* [Work required]:
Apart from the pictures, every entry below should be repeated exactly.

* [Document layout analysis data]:
======
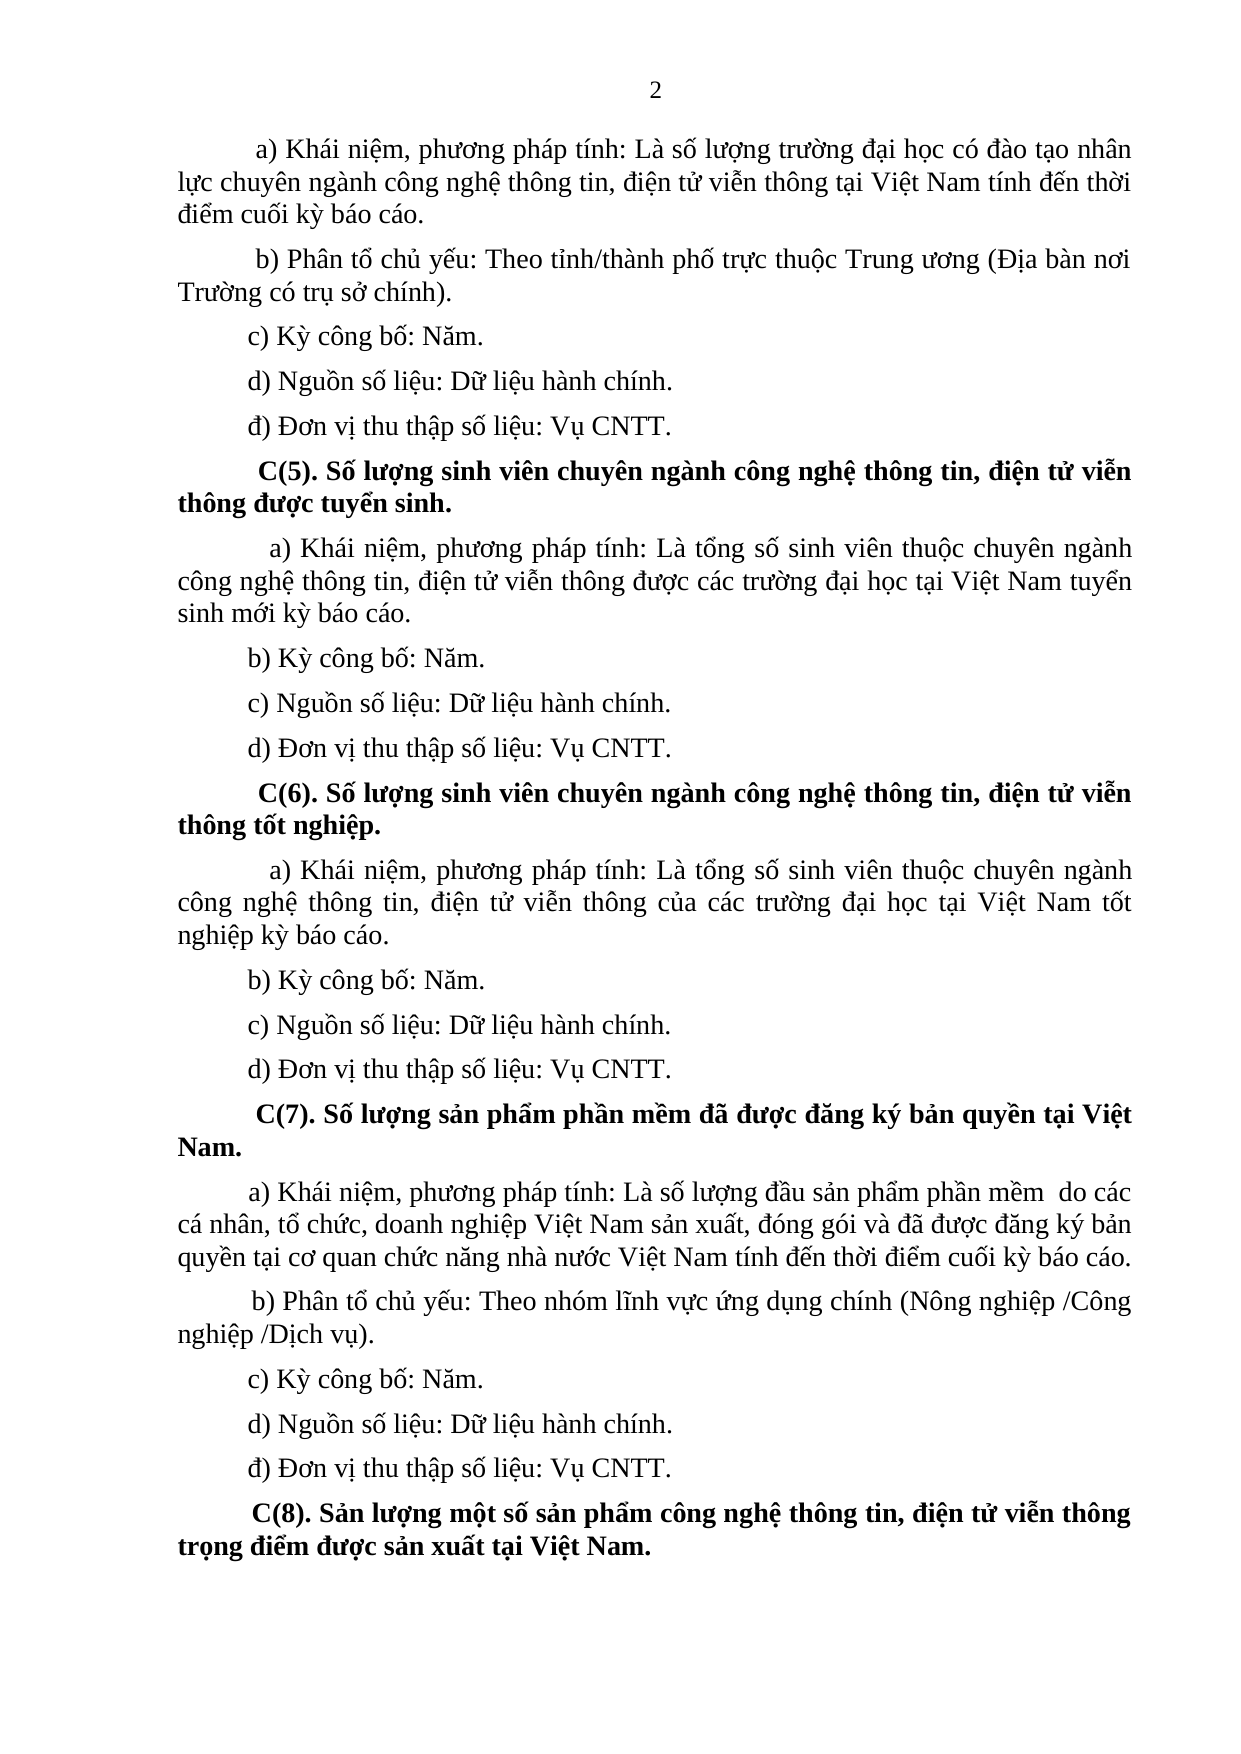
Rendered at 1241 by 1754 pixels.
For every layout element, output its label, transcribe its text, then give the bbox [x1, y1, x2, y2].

text b) Phân tổ chủ yếu: Theo tỉnh/thành phố trực thuộc Trung ương (Địa bàn nơi Trường có trụ sở chính). [177, 242, 1134, 307]
text C(5). Số lượng sinh viên chuyên ngành công nghệ thông tin, điện tử viễn thông được tuyển sinh. [177, 454, 1134, 519]
text d) Đơn vị thu thập số liệu: Vụ CNTT. [177, 1053, 1134, 1085]
text c) Kỳ công bố: Năm. [177, 1362, 1134, 1394]
text đ) Đơn vị thu thập số liệu: Vụ CNTT. [177, 1452, 1134, 1484]
text b) Phân tổ chủ yếu: Theo nhóm lĩnh vực ứng dụng chính (Nông nghiệp /Công nghiệp /Dịch vụ). [177, 1284, 1134, 1349]
text c) Nguồn số liệu: Dữ liệu hành chính. [177, 1008, 1134, 1040]
text b) Kỳ công bố: Năm. [177, 963, 1134, 995]
text a) Khái niệm, phương pháp tính: Là tổng số sinh viên thuộc chuyên ngành công nghệ thông tin, điện tử viễn thông của các trường đại học tại Việt Nam tốt nghiệp kỳ báo cáo. [177, 853, 1134, 950]
text c) Kỳ công bố: Năm. [177, 319, 1134, 352]
text d) Nguồn số liệu: Dữ liệu hành chính. [177, 1407, 1134, 1439]
text a) Khái niệm, phương pháp tính: Là số lượng đầu sản phẩm phần mềm do các cá nhân, tổ chức, doanh nghiệp Việt Nam sản xuất, đóng gói và đã được đăng ký bản quyền tại cơ quan chức năng nhà nước Việt Nam tính đến thời điểm cuối kỳ báo cáo. [177, 1175, 1134, 1272]
text C(8). Sản lượng một số sản phẩm công nghệ thông tin, điện tử viễn thông trọng điểm được sản xuất tại Việt Nam. [177, 1496, 1134, 1561]
text đ) Đơn vị thu thập số liệu: Vụ CNTT. [177, 409, 1134, 442]
text C(6). Số lượng sinh viên chuyên ngành công nghệ thông tin, điện tử viễn thông tốt nghiệp. [177, 776, 1134, 841]
text a) Khái niệm, phương pháp tính: Là tổng số sinh viên thuộc chuyên ngành công nghệ thông tin, điện tử viễn thông được các trường đại học tại Việt Nam tuyển sinh mới kỳ báo cáo. [177, 531, 1134, 629]
text a) Khái niệm, phương pháp tính: Là số lượng trường đại học có đào tạo nhân lực chuyên ngành công nghệ thông tin, điện tử viễn thông tại Việt Nam tính đến thời điểm cuối kỳ báo cáo. [177, 132, 1134, 230]
text d) Nguồn số liệu: Dữ liệu hành chính. [177, 364, 1134, 397]
text C(7). Số lượng sản phẩm phần mềm đã được đăng ký bản quyền tại Việt Nam. [177, 1097, 1134, 1162]
text c) Nguồn số liệu: Dữ liệu hành chính. [177, 686, 1134, 718]
text b) Kỳ công bố: Năm. [177, 641, 1134, 673]
text d) Đơn vị thu thập số liệu: Vụ CNTT. [177, 731, 1134, 763]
======
* [Written answer]:
Rendered at 1241 by 1754 pixels.
For every layout element, output its label, transcribe its text, then give the bbox [x1, y1, x2, y2].

text b) Phân tổ chủ yếu: Theo tỉnh/thành phố trực thuộc Trung ương (Địa bàn nơi Trường có trụ sở chính). [177, 242, 1134, 307]
text C(5). Số lượng sinh viên chuyên ngành công nghệ thông tin, điện tử viễn thông được tuyển sinh. [177, 454, 1134, 519]
text d) Đơn vị thu thập số liệu: Vụ CNTT. [177, 1053, 1134, 1085]
text c) Kỳ công bố: Năm. [177, 1362, 1134, 1394]
text đ) Đơn vị thu thập số liệu: Vụ CNTT. [177, 1452, 1134, 1484]
text b) Phân tổ chủ yếu: Theo nhóm lĩnh vực ứng dụng chính (Nông nghiệp /Công nghiệp /Dịch vụ). [177, 1284, 1134, 1349]
text c) Nguồn số liệu: Dữ liệu hành chính. [177, 1008, 1134, 1040]
text b) Kỳ công bố: Năm. [177, 963, 1134, 995]
text a) Khái niệm, phương pháp tính: Là tổng số sinh viên thuộc chuyên ngành công nghệ thông tin, điện tử viễn thông của các trường đại học tại Việt Nam tốt nghiệp kỳ báo cáo. [177, 853, 1134, 950]
text c) Kỳ công bố: Năm. [177, 319, 1134, 352]
text d) Nguồn số liệu: Dữ liệu hành chính. [177, 1407, 1134, 1439]
text a) Khái niệm, phương pháp tính: Là số lượng đầu sản phẩm phần mềm do các cá nhân, tổ chức, doanh nghiệp Việt Nam sản xuất, đóng gói và đã được đăng ký bản quyền tại cơ quan chức năng nhà nước Việt Nam tính đến thời điểm cuối kỳ báo cáo. [177, 1175, 1134, 1272]
text C(8). Sản lượng một số sản phẩm công nghệ thông tin, điện tử viễn thông trọng điểm được sản xuất tại Việt Nam. [177, 1496, 1134, 1561]
text đ) Đơn vị thu thập số liệu: Vụ CNTT. [177, 409, 1134, 442]
text C(6). Số lượng sinh viên chuyên ngành công nghệ thông tin, điện tử viễn thông tốt nghiệp. [177, 776, 1134, 841]
text a) Khái niệm, phương pháp tính: Là tổng số sinh viên thuộc chuyên ngành công nghệ thông tin, điện tử viễn thông được các trường đại học tại Việt Nam tuyển sinh mới kỳ báo cáo. [177, 531, 1134, 629]
text a) Khái niệm, phương pháp tính: Là số lượng trường đại học có đào tạo nhân lực chuyên ngành công nghệ thông tin, điện tử viễn thông tại Việt Nam tính đến thời điểm cuối kỳ báo cáo. [177, 132, 1134, 230]
text d) Nguồn số liệu: Dữ liệu hành chính. [177, 364, 1134, 397]
text C(7). Số lượng sản phẩm phần mềm đã được đăng ký bản quyền tại Việt Nam. [177, 1097, 1134, 1162]
text c) Nguồn số liệu: Dữ liệu hành chính. [177, 686, 1134, 718]
text b) Kỳ công bố: Năm. [177, 641, 1134, 673]
text d) Đơn vị thu thập số liệu: Vụ CNTT. [177, 731, 1134, 763]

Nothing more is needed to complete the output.